#### [The request]
Collect every line of the listing below that contains the word "Wrap", and copy each one out in full.

Rows from a segmentation dataset
-*-

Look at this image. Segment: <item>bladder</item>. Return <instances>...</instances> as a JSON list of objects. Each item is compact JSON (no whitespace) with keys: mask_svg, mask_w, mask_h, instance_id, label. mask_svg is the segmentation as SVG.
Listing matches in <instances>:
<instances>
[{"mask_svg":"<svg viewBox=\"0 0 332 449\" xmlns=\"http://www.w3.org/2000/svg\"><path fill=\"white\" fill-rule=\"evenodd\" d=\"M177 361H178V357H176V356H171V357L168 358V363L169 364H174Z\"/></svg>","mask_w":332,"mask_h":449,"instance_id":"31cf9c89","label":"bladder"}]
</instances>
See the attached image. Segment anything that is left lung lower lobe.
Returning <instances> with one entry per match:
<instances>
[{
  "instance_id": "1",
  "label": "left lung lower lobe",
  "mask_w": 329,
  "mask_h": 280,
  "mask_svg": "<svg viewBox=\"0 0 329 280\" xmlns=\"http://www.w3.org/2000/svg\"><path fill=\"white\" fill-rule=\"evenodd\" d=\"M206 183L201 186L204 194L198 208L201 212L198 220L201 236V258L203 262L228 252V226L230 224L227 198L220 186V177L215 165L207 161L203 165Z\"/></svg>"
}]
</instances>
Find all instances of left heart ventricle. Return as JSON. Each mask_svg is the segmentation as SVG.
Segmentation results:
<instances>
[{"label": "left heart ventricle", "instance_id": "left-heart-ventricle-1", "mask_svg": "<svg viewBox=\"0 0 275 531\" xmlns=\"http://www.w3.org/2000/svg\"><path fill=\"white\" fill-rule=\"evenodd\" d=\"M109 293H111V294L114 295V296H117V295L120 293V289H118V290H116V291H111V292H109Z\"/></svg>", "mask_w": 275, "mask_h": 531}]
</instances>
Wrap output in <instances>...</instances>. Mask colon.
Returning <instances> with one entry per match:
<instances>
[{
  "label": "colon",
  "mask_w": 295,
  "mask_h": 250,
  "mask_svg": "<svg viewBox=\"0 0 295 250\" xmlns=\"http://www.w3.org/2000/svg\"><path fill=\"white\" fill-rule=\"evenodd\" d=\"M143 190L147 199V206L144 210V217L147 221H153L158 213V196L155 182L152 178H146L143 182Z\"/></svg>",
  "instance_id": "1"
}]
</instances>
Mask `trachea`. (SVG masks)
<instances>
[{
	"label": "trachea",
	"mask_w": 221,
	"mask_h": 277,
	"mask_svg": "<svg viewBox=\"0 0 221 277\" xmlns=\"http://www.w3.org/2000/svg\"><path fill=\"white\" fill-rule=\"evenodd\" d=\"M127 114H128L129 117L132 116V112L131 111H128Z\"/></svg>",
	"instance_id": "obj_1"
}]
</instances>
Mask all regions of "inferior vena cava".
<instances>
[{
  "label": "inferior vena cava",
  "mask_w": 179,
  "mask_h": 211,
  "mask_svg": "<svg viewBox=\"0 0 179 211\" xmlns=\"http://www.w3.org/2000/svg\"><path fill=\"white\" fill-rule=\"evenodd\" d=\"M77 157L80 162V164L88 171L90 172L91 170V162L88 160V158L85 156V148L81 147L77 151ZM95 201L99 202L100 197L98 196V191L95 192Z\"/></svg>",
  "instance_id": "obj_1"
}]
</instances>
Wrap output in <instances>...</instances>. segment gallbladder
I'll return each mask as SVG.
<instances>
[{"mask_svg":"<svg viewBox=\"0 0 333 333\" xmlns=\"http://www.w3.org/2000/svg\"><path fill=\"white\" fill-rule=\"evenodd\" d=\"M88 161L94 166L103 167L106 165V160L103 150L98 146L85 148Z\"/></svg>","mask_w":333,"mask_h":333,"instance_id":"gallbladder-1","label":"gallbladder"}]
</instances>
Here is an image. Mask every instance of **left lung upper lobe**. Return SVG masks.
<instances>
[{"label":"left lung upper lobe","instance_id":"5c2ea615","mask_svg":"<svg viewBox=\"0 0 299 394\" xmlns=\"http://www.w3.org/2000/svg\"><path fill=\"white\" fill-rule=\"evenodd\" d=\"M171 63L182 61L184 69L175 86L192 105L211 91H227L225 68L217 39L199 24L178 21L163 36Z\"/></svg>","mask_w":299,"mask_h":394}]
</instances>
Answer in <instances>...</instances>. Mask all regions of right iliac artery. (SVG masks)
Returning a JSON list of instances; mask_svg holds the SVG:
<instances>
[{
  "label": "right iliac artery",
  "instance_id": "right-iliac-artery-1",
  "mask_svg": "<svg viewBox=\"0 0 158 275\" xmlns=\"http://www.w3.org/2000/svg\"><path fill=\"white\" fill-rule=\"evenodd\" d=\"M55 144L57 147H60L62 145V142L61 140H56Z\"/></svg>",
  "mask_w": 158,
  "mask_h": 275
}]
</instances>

-*-

#### [Exercise output]
Wrap output in <instances>...</instances>. Mask colon.
Wrap output in <instances>...</instances>. segment gallbladder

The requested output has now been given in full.